Saved data entries
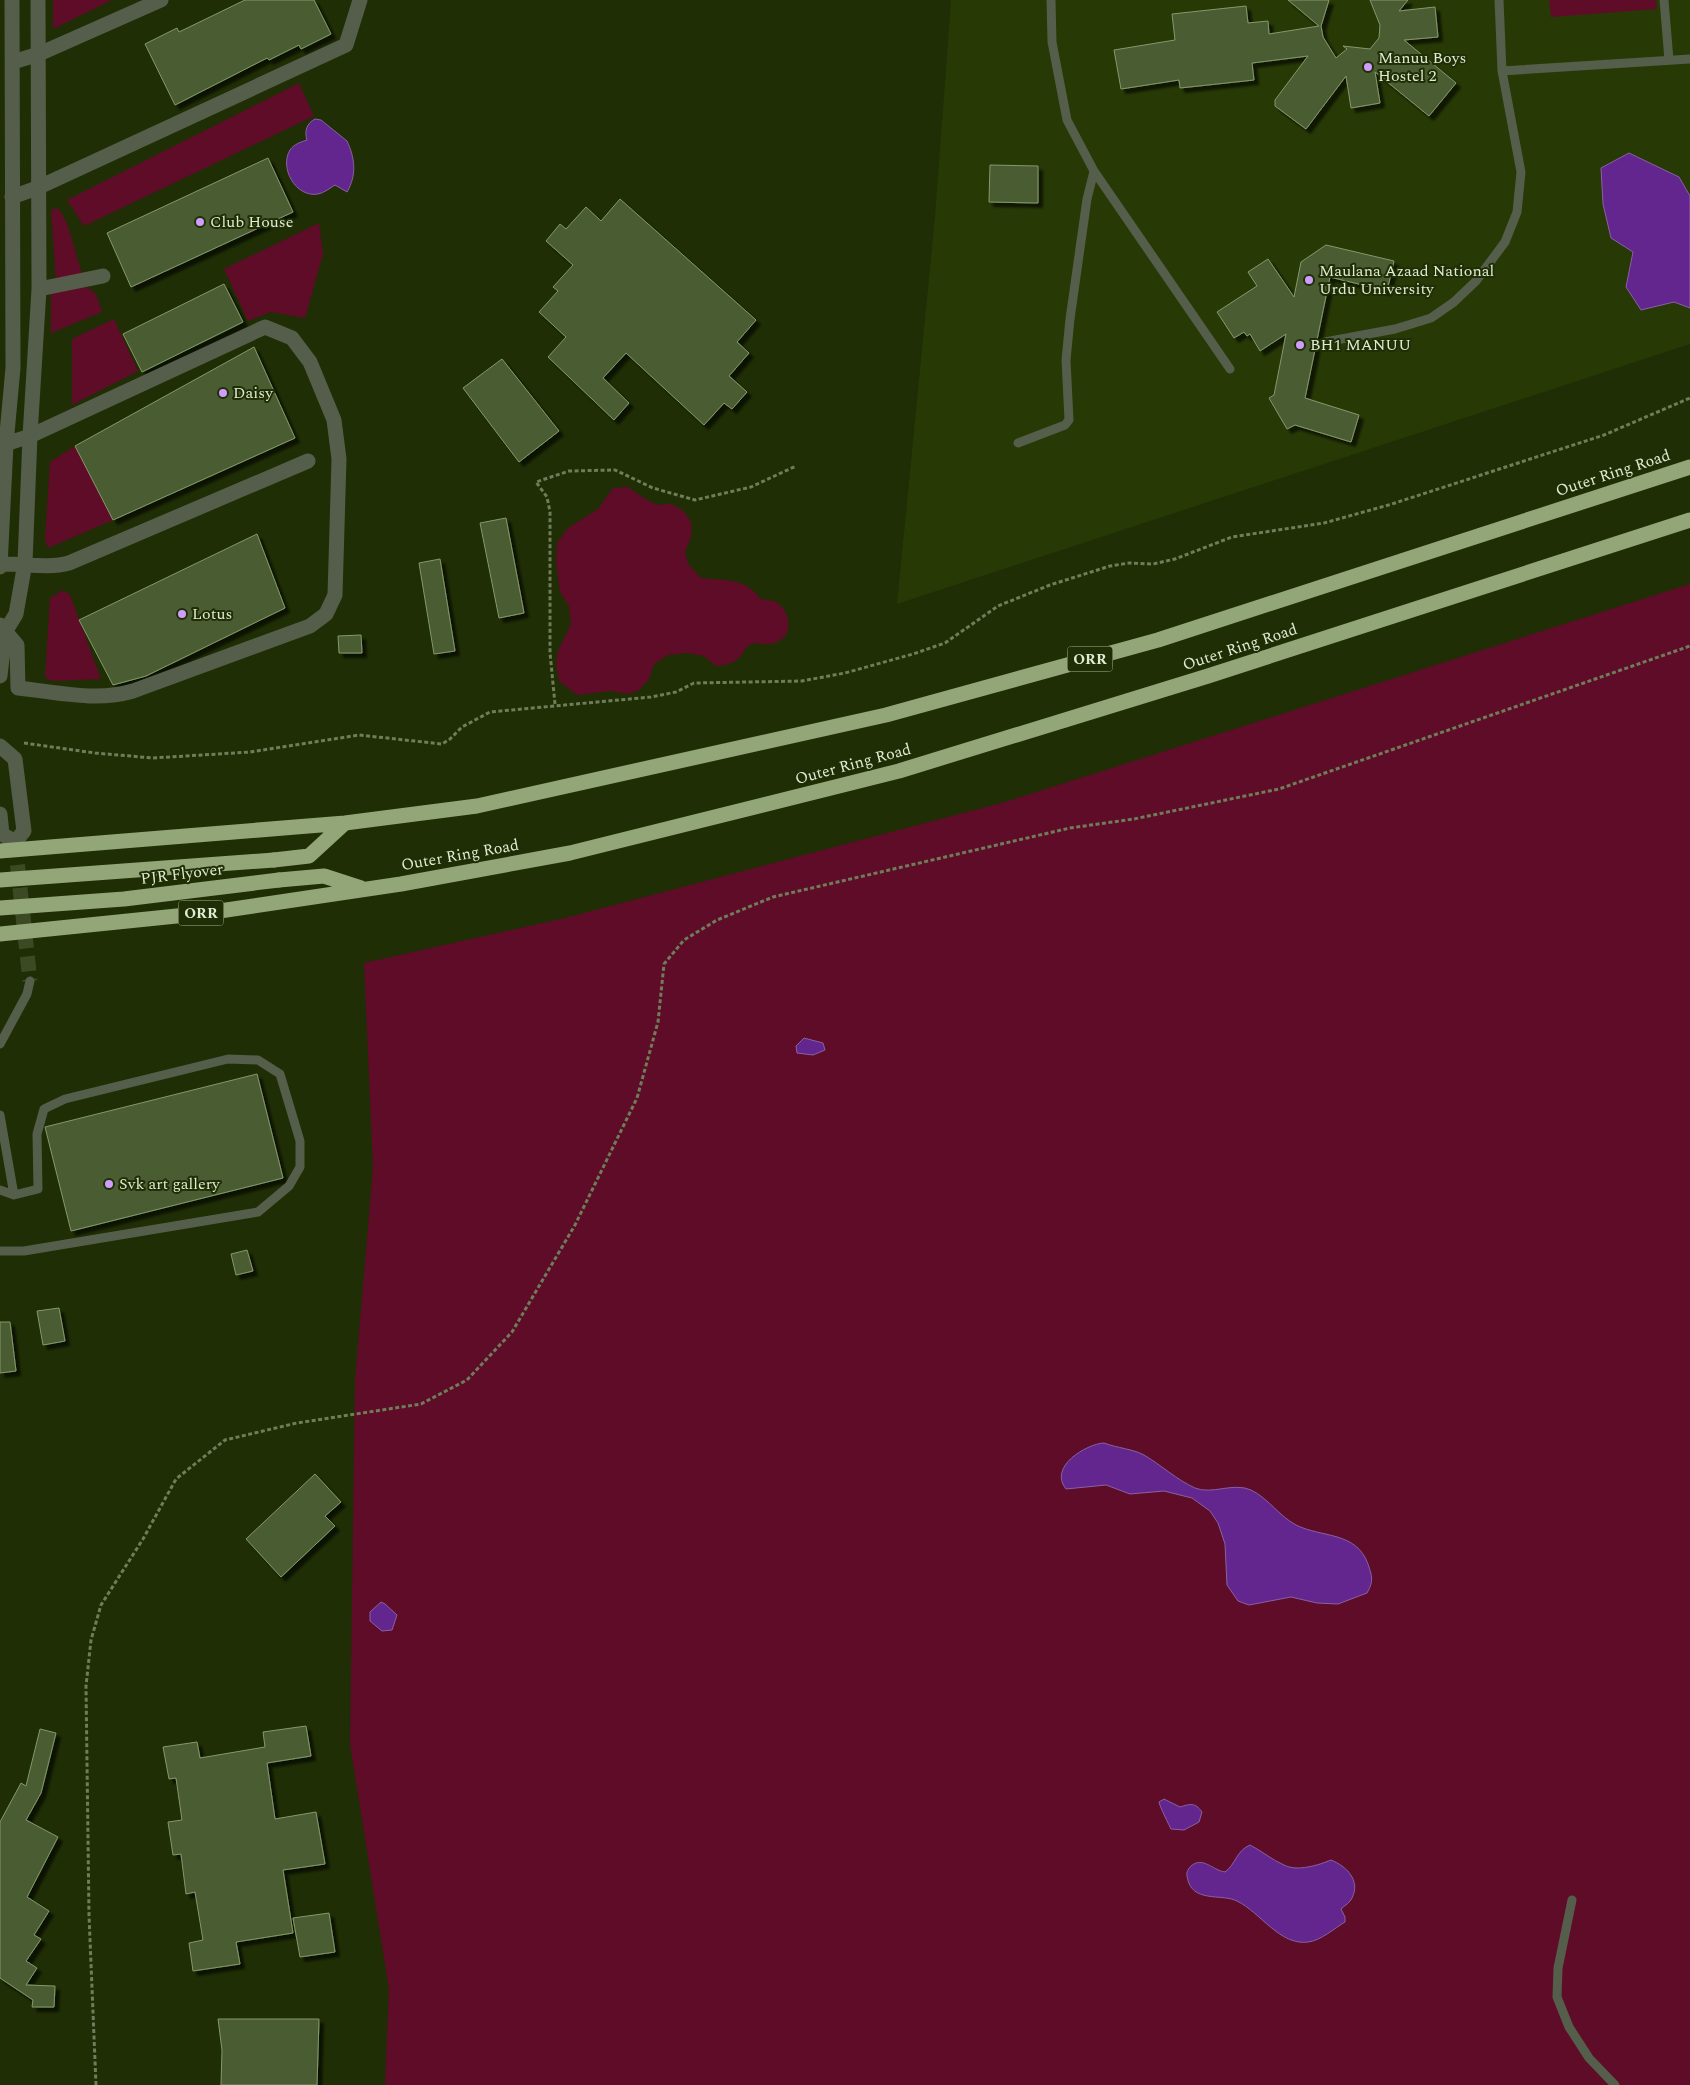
<svg xmlns="http://www.w3.org/2000/svg" width="1690" height="2085" viewBox="0 0 1690 2085" font-family="Spectral,serif">
<style>
.built{fill:#273905}
.green{fill:#5f0c28}
.water{fill:#63268e;stroke:#8861a3}
.building{fill:#495b31;stroke:#85996c;filter:url(#shadow)}
.lines{fill:none;stroke-linecap:round;stroke-linejoin:round}
.street-tunnel{stroke:#3c4a23;stroke-width:15;stroke-dasharray:15 8;stroke-linecap:butt}
.path{stroke:#6f7d5a;stroke-width:3;stroke-dasharray:4 2.5;stroke-linecap:butt}
.lane{stroke:#555d4b;stroke-width:9}
.street{stroke:#555d4b;stroke-width:15}
.highway{stroke:#92a678;stroke-width:15}
.highway-bridge{stroke:#92a678;stroke-width:15}
.poi-dot{fill:#d09dfe;stroke:#1f2e04;stroke-width:2}
.labels{text-anchor:middle;dominant-baseline:central;stroke-width:4;stroke-linejoin:round;paint-order:stroke}
.shield{fill:#1f2e04;stroke:#a6b295;stroke-width:1}
.shield-label{font-size:15px;font-weight:bold;fill:#e0ebd3}
.poi-label{font-size:16px;fill:#e0ebd3;stroke:#1f2e04;text-anchor:start}
.street-label{font-size:16px;fill:#e0ebd3;stroke:#1f2e04}
</style>
<defs>
<filter id="shadow"><feDropShadow dx="4.5" dy="4.5" stdDeviation="1" flood-color="#0009"/></filter>
</defs>
<rect width="100%" height="100%" fill="#1f2e04"/>
<path class="built" d="M 951,0 L 1690,0 L 1690,344 L 897,604 L 935,217 Z"/>
<path class="green" d="M 53,0 L 112,0 L 53,29 Z
M 1549,0 L 1656,0 L 1657,9 L 1551,17 Z
M 299,83 L 314,116 L 84,226 L 67,200 Z
M 51,209 L 59,209 L 67,223 L 82,274 L 56,282 Z
M 319,223 L 323,254 L 305,318 L 271,312 L 248,321 L 224,269 Z
M 87,287 L 96,294 L 102,312 L 51,333 L 51,293 Z
M 114,319 L 138,371 L 72,405 L 72,339 Z
M 75,446 L 113,520 L 48,548 L 45,539 L 50,462 Z
M 628,487 C 636,492 645,500 655,504 C 659,506 665,503 670,504 C 695,513 696,531 685,551 L 688,564 L 701,578 C 726,581 744,577 761,599 C 765,600 773,600 776,602 C 790,610 794,633 779,641 C 766,649 756,638 747,647 C 745,648 744,651 743,653 C 736,663 727,665 716,666 L 704,656 L 687,653 L 668,655 L 654,664 L 649,679 L 638,691 L 627,694 L 611,691 L 577,695 L 559,681 L 556,665 L 558,651 L 571,624 L 569,606 L 560,592 L 556,563 L 557,543 L 568,528 L 598,509 L 613,488 Z
M 1690,584 L 1690,2085 L 385,2085 L 389,1989 L 350,1744 L 355,1381 L 373,1168 L 364,963 L 565,918 L 1005,802 Z
M 63,590 L 70,595 L 101,679 L 53,681 L 45,678 L 50,598 Z"/>
<path class="water" d="M 315,119 L 321,120 L 347,141 C 355,158 357,175 347,192 L 335,185 C 330,188 324,193 318,194 C 296,198 279,168 290,150 C 294,144 301,142 307,140 C 304,131 307,123 315,119 Z
M 1629,153 L 1679,177 L 1690,196 L 1690,308 L 1674,302 L 1641,310 L 1626,287 L 1633,252 L 1611,238 L 1603,204 L 1601,168 Z
M 804,1038 L 823,1043 L 825,1050 L 813,1055 L 797,1053 L 796,1046 Z
M 1104,1443 C 1117,1448 1133,1449 1144,1455 C 1161,1465 1177,1480 1195,1488 C 1212,1495 1233,1482 1251,1490 C 1268,1498 1279,1516 1296,1525 C 1322,1538 1356,1531 1368,1564 C 1372,1576 1374,1581 1367,1593 L 1338,1604 L 1317,1603 L 1291,1597 L 1249,1605 L 1238,1601 L 1227,1585 L 1225,1544 L 1218,1523 L 1210,1511 L 1192,1498 L 1164,1491 L 1130,1494 L 1106,1485 L 1066,1489 C 1048,1467 1086,1444 1104,1443 Z
M 381,1602 L 385,1604 L 397,1615 L 392,1630 L 382,1631 L 370,1621 L 370,1612 Z
M 1164,1799 L 1180,1807 C 1190,1804 1195,1802 1202,1812 L 1199,1822 L 1184,1830 L 1171,1829 C 1170,1827 1159,1805 1159,1802 Z
M 1250,1845 C 1262,1851 1272,1860 1284,1865 C 1297,1872 1319,1865 1331,1860 C 1346,1866 1361,1880 1352,1898 C 1350,1903 1345,1905 1341,1909 L 1345,1917 L 1345,1922 C 1335,1928 1320,1941 1308,1942 C 1280,1946 1260,1912 1237,1901 C 1221,1893 1191,1904 1187,1876 C 1186,1872 1189,1868 1191,1866 C 1203,1856 1212,1870 1225,1872 C 1236,1864 1236,1851 1250,1845 Z"/>
<path class="building" d="M 245,0 L 314,0 L 331,34 L 301,49 L 299,45 L 269,60 L 267,58 L 175,105 L 145,44 L 177,28 L 179,32 Z
M 1288,0 L 1329,0 L 1321,26 L 1323,37 L 1336,58 L 1347,49 L 1343,46 L 1370,49 L 1379,38 L 1380,25 L 1370,0 L 1408,0 L 1399,11 L 1435,7 L 1438,37 L 1404,40 L 1456,83 L 1429,116 L 1375,72 L 1380,103 L 1351,108 L 1346,76 L 1306,129 L 1275,106 L 1275,100 L 1308,56 L 1252,63 L 1254,80 L 1180,88 L 1179,80 L 1121,89 L 1114,50 L 1175,40 L 1172,14 L 1246,6 L 1248,23 L 1268,21 L 1269,34 L 1319,26 Z
M 268,158 L 293,212 L 131,287 L 107,233 Z
M 990,165 L 1038,166 L 1038,203 L 989,202 Z
M 620,199 L 756,320 L 737,342 L 749,353 L 729,376 L 747,392 L 732,409 L 724,403 L 704,425 L 626,353 L 603,378 L 629,403 L 614,420 L 548,357 L 566,337 L 539,312 L 558,291 L 553,287 L 573,265 L 546,241 L 560,224 L 566,229 L 586,207 L 601,221 Z
M 1326,245 L 1394,261 L 1387,291 L 1330,277 L 1305,398 L 1359,415 L 1351,442 L 1295,425 L 1287,429 L 1269,398 L 1274,395 L 1286,334 L 1260,351 L 1250,334 L 1247,336 L 1244,332 L 1234,338 L 1217,312 L 1257,286 L 1248,272 L 1268,259 L 1294,297 L 1301,262 Z
M 224,284 L 243,322 L 142,372 L 123,334 Z
M 254,347 L 295,438 L 113,520 L 75,446 Z
M 502,359 L 559,431 L 519,462 L 463,388 Z
M 506,518 L 524,613 L 499,618 L 480,523 Z
M 257,534 L 285,608 L 146,676 L 113,685 L 79,620 Z
M 440,559 L 455,651 L 434,654 L 419,563 Z
M 361,635 L 362,653 L 339,653 L 338,636 Z
M 257,1074 L 283,1178 L 71,1231 L 45,1127 Z
M 247,1250 L 253,1271 L 236,1275 L 231,1254 Z
M 59,1308 L 65,1341 L 43,1345 L 37,1311 Z
M 0,1322 L 10,1322 L 16,1371 L 0,1373 Z
M 315,1474 L 341,1502 L 325,1516 L 335,1526 L 281,1577 L 246,1539 Z
M 306,1726 L 311,1756 L 267,1763 L 275,1819 L 316,1812 L 325,1864 L 283,1870 L 293,1933 L 236,1942 L 240,1964 L 193,1971 L 189,1943 L 203,1940 L 195,1892 L 186,1894 L 181,1854 L 173,1855 L 168,1822 L 182,1820 L 176,1778 L 169,1779 L 163,1747 L 197,1742 L 200,1758 L 265,1747 L 263,1732 Z
M 40,1729 L 56,1733 L 41,1793 L 26,1820 L 58,1837 L 27,1897 L 49,1911 L 34,1935 L 41,1939 L 26,1961 L 37,1968 L 26,1985 L 55,1986 L 54,2007 L 32,2007 L 33,2000 L 0,1978 L 0,1822 L 21,1783 L 26,1786 Z
M 329,1913 L 335,1952 L 300,1957 L 293,1918 Z
M 218,2019 L 319,2019 L 317,2085 L 221,2085 L 222,2050 Z"/>
<g class="lines">
<path class="street-tunnel" d="M 15,842 L 30,981"/>
<path class="path" d="M 555,704 L 550,653 L 550,512 L 547,497 L 536,482 L 569,471 L 615,470 L 653,488 L 695,500 L 751,487 L 796,466
M 24,743 L 95,753 L 153,758 L 250,752 L 359,735 L 442,744 L 450,739 L 462,727 L 490,712 L 651,697 L 676,692 L 694,683 L 802,681 L 845,673 L 913,654 L 945,643 L 998,606 L 1050,585 L 1110,566 L 1129,563 L 1153,564 L 1175,559 L 1232,537 L 1324,523 L 1392,504 L 1604,435 L 1690,398
M 96,2085 L 89,1915 L 86,1686 L 91,1640 L 101,1605 L 143,1539 L 176,1479 L 225,1440 L 297,1423 L 421,1404 L 467,1380 L 512,1332 L 575,1225 L 637,1098 L 658,1022 L 664,964 L 684,940 L 717,920 L 773,897 L 1070,828 L 1134,819 L 1279,789 L 1690,646"/>
<path class="lane" d="M 1051,0 L 1052,42 L 1067,120 L 1094,171 L 1230,369
M 1664,0 L 1669,60
M 1502,71 L 1690,59
M 1325,342 L 1395,329 L 1431,318 L 1454,302 L 1476,281 L 1505,242 L 1517,212 L 1521,172 L 1502,71 L 1499,0
M 1018,443 L 1065,425 L 1069,420 L 1066,360 L 1070,319 L 1087,199 L 1094,171
M 0,1044 L 27,994 L 30,981
M 0,1115 L 14,1195
M 0,1190 L 14,1195 L 38,1189 L 37,1134 L 44,1109 L 65,1099 L 228,1059 L 258,1060 L 280,1074 L 300,1141 L 300,1167 L 289,1186 L 258,1212 L 24,1251 L 0,1251
M 1572,1900 L 1558,1968 L 1557,1997 L 1569,2027 L 1589,2058 L 1615,2085"/>
<path class="street" d="M 13,62 L 39,54 L 161,0
M 12,197 L 37,188 L 346,45 L 360,0
M 39,289 L 103,276
M 0,446 L 30,436 L 265,327 L 292,338 L 310,362 L 334,420 L 339,459 L 335,595 L 326,614 L 310,626 L 133,691 C 96,702 56,692 18,688 L 17,645 L 0,625
M 0,564 C 23,563 47,569 69,563 L 308,461
M 0,567 L 6,444 L 13,368 L 12,0
M 0,676 L 5,632 L 16,614 L 25,563 L 30,436 L 39,289 L 38,0
M 0,814 L 2,834 L 15,842 L 24,831 L 15,759 L 0,746"/>
<path class="highway" d="M 0,851 L 345,823 L 477,806 L 886,715 L 1158,640 L 1690,467
M 274,860 L 309,856 L 345,823
M 279,880 L 324,876 L 361,888
M 0,934 L 206,913 L 401,884 L 570,853 L 899,771 L 1208,676 L 1690,520"/>
<path class="highway-bridge" d="M 0,880 L 274,860
M 0,908 L 124,899 L 279,880"/>
</g>
<g class="poi-dot">
<circle cx="1368" cy="67" r="5"/>
<circle cx="200" cy="222" r="5"/>
<circle cx="1309" cy="280" r="5"/>
<circle cx="1300" cy="345" r="5"/>
<circle cx="223" cy="393" r="5"/>
<circle cx="182" cy="614" r="5"/>
<circle cx="109" cy="1184" r="5"/>
</g>
<g class="labels">
<g class="shield">
<rect x="1067.5" y="646.5" width="45" height="25" rx="4"/>
<rect x="178.5" y="900.5" width="45" height="25" rx="4"/>
</g>
<g class="shield-label">
<text x="1090" y="659">ORR</text>
<text x="201" y="913">ORR</text>
</g>
<g class="poi-label">
<text x="1378" y="58">Manuu Boys<tspan x="1378" dy="18">Hostel 2</tspan></text>
<text x="210" y="222">Club House</text>
<text x="1319" y="271">Maulana Azaad National<tspan x="1319" dy="18">Urdu University</tspan></text>
<text x="1310" y="345">BH1 MANUU</text>
<text x="233" y="393">Daisy</text>
<text x="192" y="614">Lotus</text>
<text x="119" y="1184">Svk art gallery</text>
</g>
<g class="street-label">
<text transform="translate(1613 473) rotate(-18)">Outer Ring Road</text>
<text transform="translate(1240 647) rotate(-18)">Outer Ring Road</text>
<text transform="translate(853 764) rotate(-15)">Outer Ring Road</text>
<text transform="translate(460 855) rotate(-10)">Outer Ring Road</text>
<text transform="translate(182 874) rotate(-7)">PJR Flyover</text>
</g>
</g>
</svg>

▶ WORK INSTRUCTION
Starting at the line above that contains "M 1326,245 L", repeat each line exactly up to and including the line that contains "M 361,635 L 362,653 L 339,653 L 338,636 Z", and stop there.

▶ SOLUTION FOR THIS EXERCISE
M 1326,245 L 1394,261 L 1387,291 L 1330,277 L 1305,398 L 1359,415 L 1351,442 L 1295,425 L 1287,429 L 1269,398 L 1274,395 L 1286,334 L 1260,351 L 1250,334 L 1247,336 L 1244,332 L 1234,338 L 1217,312 L 1257,286 L 1248,272 L 1268,259 L 1294,297 L 1301,262 Z
M 224,284 L 243,322 L 142,372 L 123,334 Z
M 254,347 L 295,438 L 113,520 L 75,446 Z
M 502,359 L 559,431 L 519,462 L 463,388 Z
M 506,518 L 524,613 L 499,618 L 480,523 Z
M 257,534 L 285,608 L 146,676 L 113,685 L 79,620 Z
M 440,559 L 455,651 L 434,654 L 419,563 Z
M 361,635 L 362,653 L 339,653 L 338,636 Z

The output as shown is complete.